Lawns seem the product of a highly regulated, geometric understanding of space, with definite edges, evenness and flatness prioritised. Lawns don’t hide anything. They facilitate the symmetry required for games. The messy kangaroo grass in Prince Alfred Park does not belong to the same spatial paradigm. Indeed such messiness is antagonistic to the smooth space of lawns. I’m tempted to assert here that one grassy paradigm belongs to a topographical understanding of space and the other a topological. What I mean by this distinction is that one model is about bringing a certain area under control through mapping, whereas the other is about interrelational possibilities of different spaces and shapes. The plastic systems of burrows supported by tall grass isn’t the kind of environment suited to topographical mapping, where everything is either an inside or an outside, not both at the same time.

In 2012 I touched on the subject of grass in a paper I wrote for the first issue of the Environmental humanities Journal. I quoted from a poem by Martin Harrison titled “A Patch of Grass”, in which the poet focuses on a “Small patch of earth” and from that seemingly humble demarcation of space strings together a cascade of glimpses, directed both outward and inward, such that at the poem’s conclusion there is a sense of having learnt something, albeit difficult to articulate, about the way perception works as part of a broader ecology. Harrison’s patch of grass is a buzzing, networked space that appears to deepen as the poet looks into it, telling stories of the longer journeys that have led to particular arrangements of rock, slope and species. It certainly suggests a topological rather than topographical understanding of space, as different surfaces and observations seem to curl and deform into each other, in a manner not unlike the Mobius strip, which is an emblem of topological thought.

Grass can seem like chaos or noise, and even the perceptual lie of perfect flatness, as seen in golf greens and cricket pitches, hides a buzzing profusion of networked layers that offered the French philosophers Deleuze and Guattari a perfect alternative to the organized, hierarchical form of the tree. Here I’m also reminded of that classic scene toward the beginning of David Lynch’s Blue Velvet, where the camera zooms into the vague, darkened, mulchy disarray of what previously seemed to be a perfectly kempt suburban front lawn.

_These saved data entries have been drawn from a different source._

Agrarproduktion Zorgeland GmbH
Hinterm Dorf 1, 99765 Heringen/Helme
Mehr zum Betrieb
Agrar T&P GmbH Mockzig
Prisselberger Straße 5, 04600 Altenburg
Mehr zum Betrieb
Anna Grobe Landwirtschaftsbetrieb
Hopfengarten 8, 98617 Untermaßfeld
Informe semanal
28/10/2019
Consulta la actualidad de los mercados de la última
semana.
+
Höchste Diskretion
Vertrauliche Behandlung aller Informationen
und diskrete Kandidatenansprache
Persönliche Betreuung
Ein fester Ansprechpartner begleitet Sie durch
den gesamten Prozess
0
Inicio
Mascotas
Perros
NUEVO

All the while the fuzzy, granular spray of the garden hose augments the move away from clear and distinct perception witnessed in the visuals with a similar sense of impossible to differentiate multiplicity and the feeling of being overwhelmed that sometimes goes with it.

While previously grass in the tradition of European landscape gardening has perhaps been associated exclusively with horizontal space, the trend now seems at least in part to be tending towards the vertical, with grass walls not an uncommon feature of green architecture. But in a sense this is simply the flatlands of horizontal grass reappropriated on another dimension.

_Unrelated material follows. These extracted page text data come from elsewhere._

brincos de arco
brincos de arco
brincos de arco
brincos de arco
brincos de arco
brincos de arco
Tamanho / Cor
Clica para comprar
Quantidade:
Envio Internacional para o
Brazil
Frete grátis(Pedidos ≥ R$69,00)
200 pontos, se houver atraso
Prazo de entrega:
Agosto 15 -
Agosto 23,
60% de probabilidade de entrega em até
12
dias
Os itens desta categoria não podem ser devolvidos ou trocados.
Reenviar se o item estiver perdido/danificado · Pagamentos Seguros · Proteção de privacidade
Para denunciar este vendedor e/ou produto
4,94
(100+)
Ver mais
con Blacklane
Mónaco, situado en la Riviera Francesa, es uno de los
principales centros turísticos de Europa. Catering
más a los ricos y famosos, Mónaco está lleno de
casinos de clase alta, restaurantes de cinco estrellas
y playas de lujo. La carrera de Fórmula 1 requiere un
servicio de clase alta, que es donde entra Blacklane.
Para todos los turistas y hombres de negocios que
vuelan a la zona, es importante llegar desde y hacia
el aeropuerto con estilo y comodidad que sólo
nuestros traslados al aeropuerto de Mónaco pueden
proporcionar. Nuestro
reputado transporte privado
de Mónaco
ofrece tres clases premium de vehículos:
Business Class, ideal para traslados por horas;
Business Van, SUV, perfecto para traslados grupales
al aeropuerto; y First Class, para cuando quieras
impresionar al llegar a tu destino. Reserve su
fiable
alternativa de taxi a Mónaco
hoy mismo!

Grass is something of a formless form, and this is perhaps why in Gammage’s index we see it shaped into corridors, belts and paths. Unlike trees that seem to have a slightly more hardened form, grass flows, sprays and bends in a chaos of directions that warrant comparison with liquid, as the expression ‘sea of grass’ attests. Perhaps tall fields of grass would have also provided Leibniz with a good analogy for the microperceptions he described as crowding in on the edges of clear and distinct consciousness (Deleuze 1993, 86). His ‘go to’ example was the noise of the ocean, in which one can hear lots of sounds going together without being able to distinguish them as such. The same goes for a field of grass, we know it is composed of many stems and blades, but we have no hope of perceiving each of those blades in a clear and distinct fashion. Instead we view the grass as a fuzzy mass.

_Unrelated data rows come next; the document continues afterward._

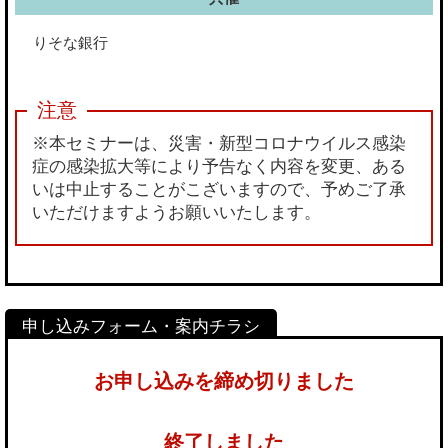
りそな銀行
※本セミナーは、災害・新型コロナウイルス感染
症の感染拡大等により予告なく内容を変更、ある
いは中止することがこざいますので、予めご了承
いただけますようお願いいたします。
お申し込みを締め切りました
終了しました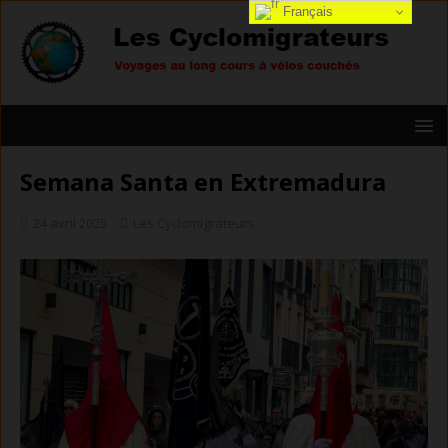
Français
Semana Santa en Extremadura
24 avril 2025
Les Cyclomigrateurs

Readers please include references to other grass poems in the comments if you know of any, would be most grateful.

List of works cited

Deleuze, Gilles. The Fold: Leibniz and The Baroque. Trans. Tom Conley. Minneapolis: University of Minnesota Press, 1993.

Gammage, Bill. The Biggest Estate on Earth: How Aborigines Made Australia. Sydney: Allen & Unwin, 2011.

Harrison, Martin. Wild Bees: New and Selected Poems. Crawley: Western Australia, 2008.